35. Başvurucu, yaşama hakkının kasten ihlal edildiğini ileri sürmemiş olup somut olayda başvurucunun oğlunun ölümüne kasten sebebiyet verildiği izlenimi edinilmesini gerektirecek bir unsur da saptanmamıştır.
36. Başvuruya konu kazaya ilişkin olarak ölümün kaza sonucu meydana geldiğini ortaya koyan, olası sorumlulukları meydana çıkarabilecek ve varsa muhtemel sorumlulukların tartışılmasını sağlayabilecek seviyede bir ceza soruşturması yürütülmüştür.

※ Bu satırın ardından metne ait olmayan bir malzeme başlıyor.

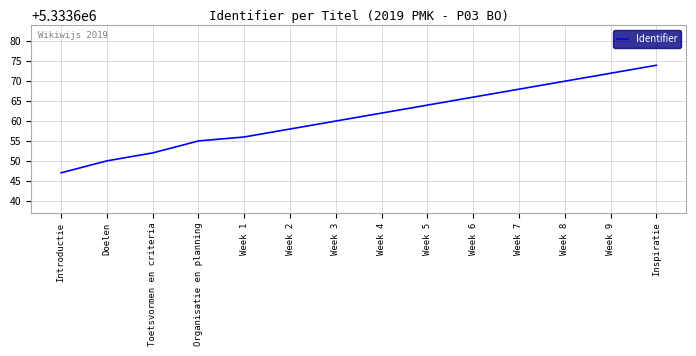

What is the smallest value displayed?

5333647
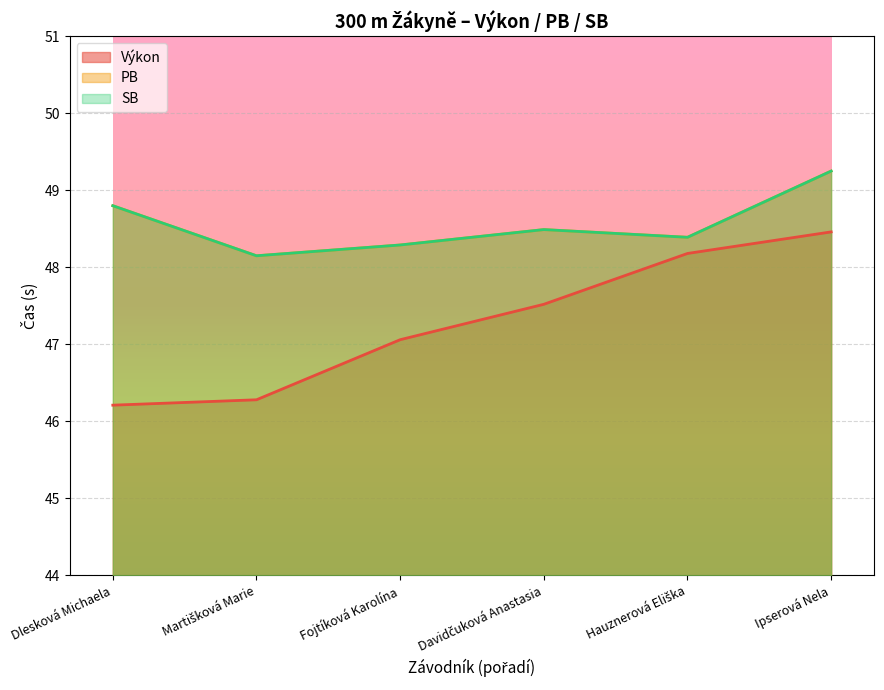

Read the PB value at Martišková Marie.

48.1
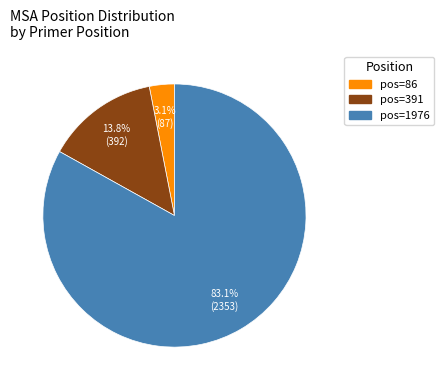

Is there a majority slice in this chart?

Yes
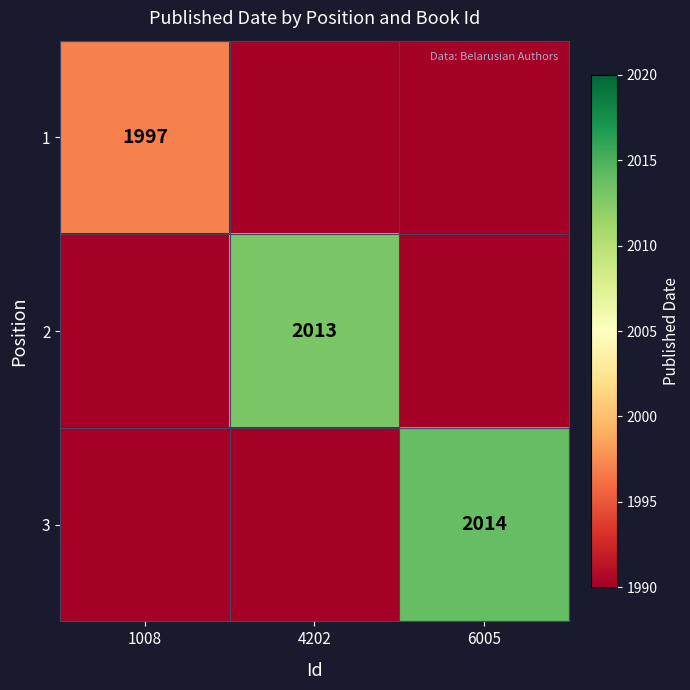

Is it true that 3 equals 678 at 6005?

False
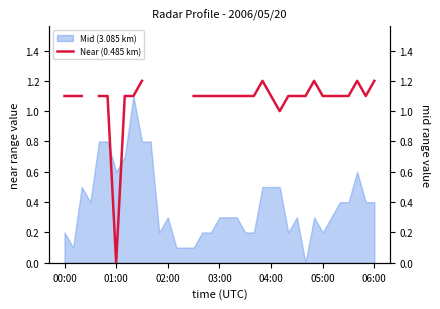

How many positive values are there?

31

37. Bu durumda -somut olayın koşulları çerçevesinde- yaşama hakkı kapsamında devletin sahip olduğu etkili bir yargısal sistem kurma yönündeki pozitif yükümlülük, başvurucuya adli yargı mercileri önünde açabileceği bir tazminat yolunun sağlanması ile yerine getirilmiş sayılabilir.
38. Somut olayda, başvuru formu ve/veya eklerinde başvurucunun oğlunun hayatını kaybetmesi ile sonuçlanan trafik kazası dolayısıyla açılan bir tazminat davasından bahsedilmemiştir. Yaşamı koruma yükümlülüğünün ihlal edildiği iddiasına ilişkin kanunda öngörülen ve fiilen de etkili olmadığı yönünde bir veri bulunmayan tazminat davası açma yolu tüketilmeden yapılan bireysel başvuruda başvuru yollarının tüketildiği söylenemez.
39. Açıklanan gerekçelerle başvurunun diğer kabul edilebilirlik şartları yönünden incelenmeksizin başvuru yollarının tüketilmemiş olması nedeniyle kabul edilemez olduğuna karar verilmesi gerekir.
V. HÜKÜM
Açıklanan gerekçelerle;
A. Yaşam hakkının ihlal edildiğine ilişkin iddianın başvuru yollarının tüketilmemesi nedeniyle KABUL EDİLEMEZ OLDUĞUNA,
B. Yargılama giderlerinin başvurucu üzerinde BIRAKILMASINA 13/9/2018 tarihinde OYBİRLİĞİYLE karar verildi.